▶ **Work to be completed**: For the listing below, show each line that includes the string "events".

▶ **Information shown**:
- - -
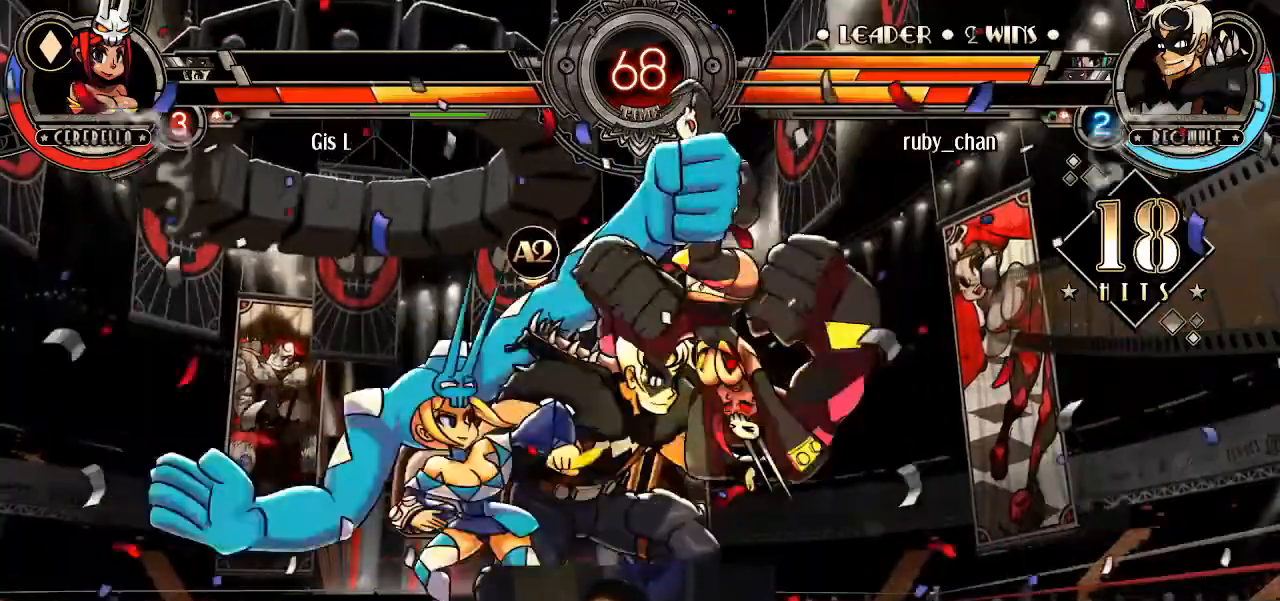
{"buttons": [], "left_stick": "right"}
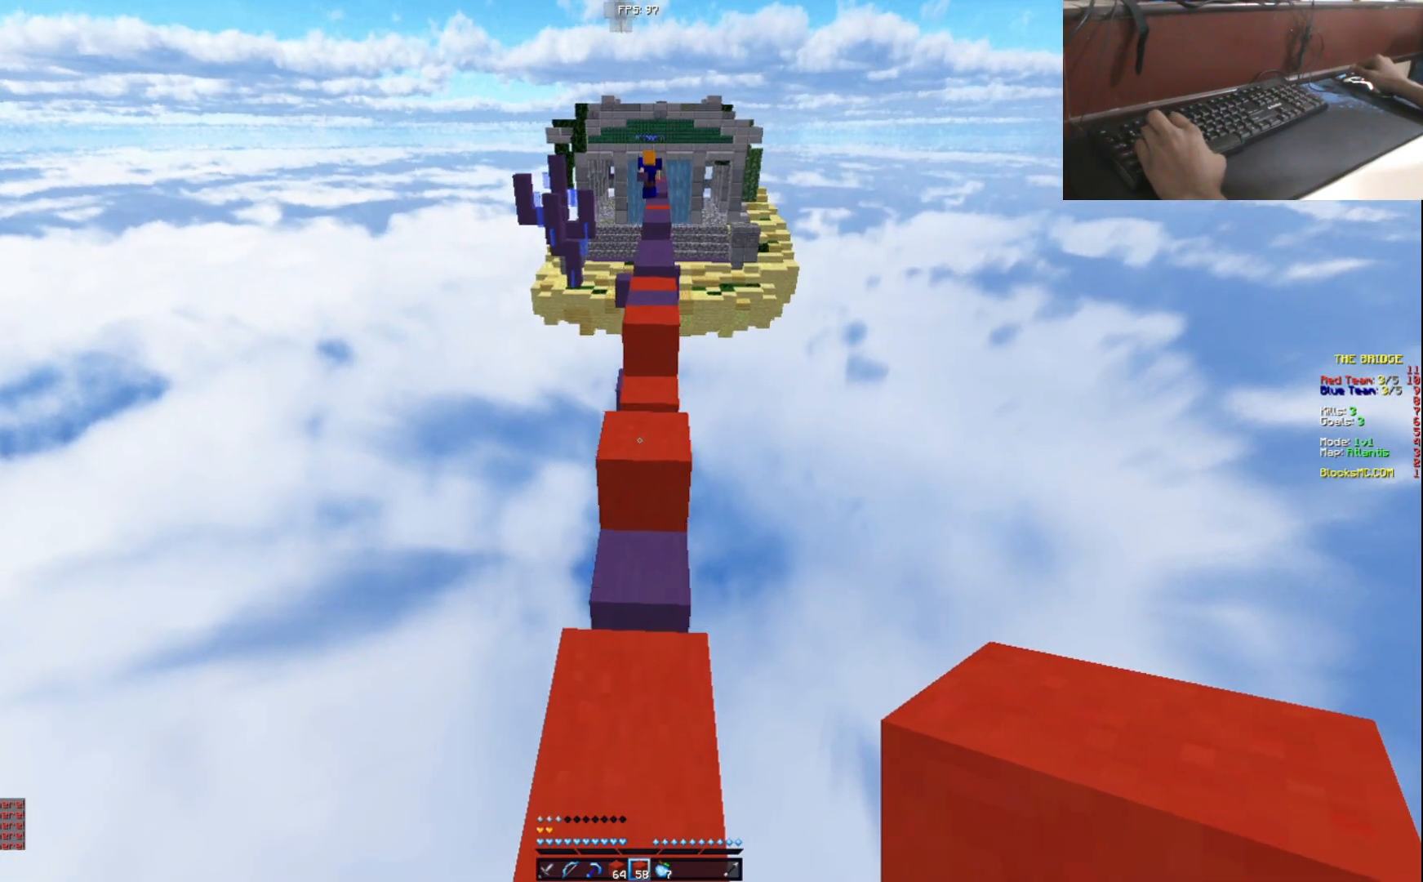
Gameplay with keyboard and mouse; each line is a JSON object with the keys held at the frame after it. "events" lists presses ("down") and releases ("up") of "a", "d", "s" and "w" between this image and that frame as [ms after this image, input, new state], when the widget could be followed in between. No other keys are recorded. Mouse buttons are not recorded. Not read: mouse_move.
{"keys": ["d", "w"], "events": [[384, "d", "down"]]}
- - -
▶ **Answer to the problem**:
Gameplay with keyboard and mouse; each line is a JSON object with the keys held at the frame after it. "events" lists presses ("down") and releases ("up") of "a", "d", "s" and "w" between this image and that frame as [ms after this image, input, new state], when the widget could be followed in between. No other keys are recorded. Mouse buttons are not recorded. Not read: mouse_move.
{"keys": ["d", "w"], "events": [[384, "d", "down"]]}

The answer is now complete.